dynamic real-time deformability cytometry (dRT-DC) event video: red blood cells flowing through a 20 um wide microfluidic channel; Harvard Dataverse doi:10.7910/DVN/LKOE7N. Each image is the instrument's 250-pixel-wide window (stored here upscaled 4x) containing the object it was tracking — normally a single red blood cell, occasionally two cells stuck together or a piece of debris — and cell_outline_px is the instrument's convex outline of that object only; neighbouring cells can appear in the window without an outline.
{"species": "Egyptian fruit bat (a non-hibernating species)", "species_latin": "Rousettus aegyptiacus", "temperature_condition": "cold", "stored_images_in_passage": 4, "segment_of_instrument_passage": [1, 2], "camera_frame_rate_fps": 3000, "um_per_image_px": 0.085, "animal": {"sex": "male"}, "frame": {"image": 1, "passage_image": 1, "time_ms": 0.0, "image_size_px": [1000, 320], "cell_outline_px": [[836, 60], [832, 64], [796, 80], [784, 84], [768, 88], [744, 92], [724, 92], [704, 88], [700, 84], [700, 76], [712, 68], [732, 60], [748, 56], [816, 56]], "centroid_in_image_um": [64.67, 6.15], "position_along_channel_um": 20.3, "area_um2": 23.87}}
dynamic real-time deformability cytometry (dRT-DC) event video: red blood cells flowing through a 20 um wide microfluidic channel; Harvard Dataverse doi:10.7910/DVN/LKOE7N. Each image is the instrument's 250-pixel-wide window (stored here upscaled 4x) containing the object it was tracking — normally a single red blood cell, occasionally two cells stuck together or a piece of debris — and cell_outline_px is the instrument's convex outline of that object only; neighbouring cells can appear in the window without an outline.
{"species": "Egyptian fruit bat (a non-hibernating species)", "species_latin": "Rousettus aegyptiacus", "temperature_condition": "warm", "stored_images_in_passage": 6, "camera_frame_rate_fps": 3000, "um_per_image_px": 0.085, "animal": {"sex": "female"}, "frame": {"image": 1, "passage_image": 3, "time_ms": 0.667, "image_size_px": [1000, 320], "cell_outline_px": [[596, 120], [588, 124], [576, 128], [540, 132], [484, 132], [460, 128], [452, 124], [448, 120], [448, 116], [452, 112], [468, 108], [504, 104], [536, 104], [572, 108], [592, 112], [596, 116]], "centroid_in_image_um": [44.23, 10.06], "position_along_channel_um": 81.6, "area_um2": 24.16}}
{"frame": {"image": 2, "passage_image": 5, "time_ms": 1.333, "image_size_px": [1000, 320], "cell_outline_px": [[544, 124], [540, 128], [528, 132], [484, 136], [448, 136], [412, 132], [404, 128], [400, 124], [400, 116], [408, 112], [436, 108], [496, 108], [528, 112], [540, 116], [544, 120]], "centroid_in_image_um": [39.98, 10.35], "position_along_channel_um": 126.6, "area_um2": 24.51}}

◆ EXERCISE AIM
Transcribe each entry exactly.

◆ SOLUTION FOR THIS EXERCISE
dynamic real-time deformability cytometry (dRT-DC) event video: red blood cells flowing through a 20 um wide microfluidic channel; Harvard Dataverse doi:10.7910/DVN/LKOE7N. Each image is the instrument's 250-pixel-wide window (stored here upscaled 4x) containing the object it was tracking — normally a single red blood cell, occasionally two cells stuck together or a piece of debris — and cell_outline_px is the instrument's convex outline of that object only; neighbouring cells can appear in the window without an outline.
{"species": "Egyptian fruit bat (a non-hibernating species)", "species_latin": "Rousettus aegyptiacus", "temperature_condition": "cold", "stored_images_in_passage": 4, "segment_of_instrument_passage": [1, 2], "camera_frame_rate_fps": 3000, "um_per_image_px": 0.085, "animal": {"sex": "male"}, "frame": {"image": 1, "passage_image": 1, "time_ms": 0.0, "image_size_px": [1000, 320], "cell_outline_px": [[836, 60], [832, 64], [796, 80], [784, 84], [768, 88], [744, 92], [724, 92], [704, 88], [700, 84], [700, 76], [712, 68], [732, 60], [748, 56], [816, 56]], "centroid_in_image_um": [64.67, 6.15], "position_along_channel_um": 20.3, "area_um2": 23.87}}
dynamic real-time deformability cytometry (dRT-DC) event video: red blood cells flowing through a 20 um wide microfluidic channel; Harvard Dataverse doi:10.7910/DVN/LKOE7N. Each image is the instrument's 250-pixel-wide window (stored here upscaled 4x) containing the object it was tracking — normally a single red blood cell, occasionally two cells stuck together or a piece of debris — and cell_outline_px is the instrument's convex outline of that object only; neighbouring cells can appear in the window without an outline.
{"species": "Egyptian fruit bat (a non-hibernating species)", "species_latin": "Rousettus aegyptiacus", "temperature_condition": "warm", "stored_images_in_passage": 6, "camera_frame_rate_fps": 3000, "um_per_image_px": 0.085, "animal": {"sex": "female"}, "frame": {"image": 1, "passage_image": 3, "time_ms": 0.667, "image_size_px": [1000, 320], "cell_outline_px": [[596, 120], [588, 124], [576, 128], [540, 132], [484, 132], [460, 128], [452, 124], [448, 120], [448, 116], [452, 112], [468, 108], [504, 104], [536, 104], [572, 108], [592, 112], [596, 116]], "centroid_in_image_um": [44.23, 10.06], "position_along_channel_um": 81.6, "area_um2": 24.16}}
{"frame": {"image": 2, "passage_image": 5, "time_ms": 1.333, "image_size_px": [1000, 320], "cell_outline_px": [[544, 124], [540, 128], [528, 132], [484, 136], [448, 136], [412, 132], [404, 128], [400, 124], [400, 116], [408, 112], [436, 108], [496, 108], [528, 112], [540, 116], [544, 120]], "centroid_in_image_um": [39.98, 10.35], "position_along_channel_um": 126.6, "area_um2": 24.51}}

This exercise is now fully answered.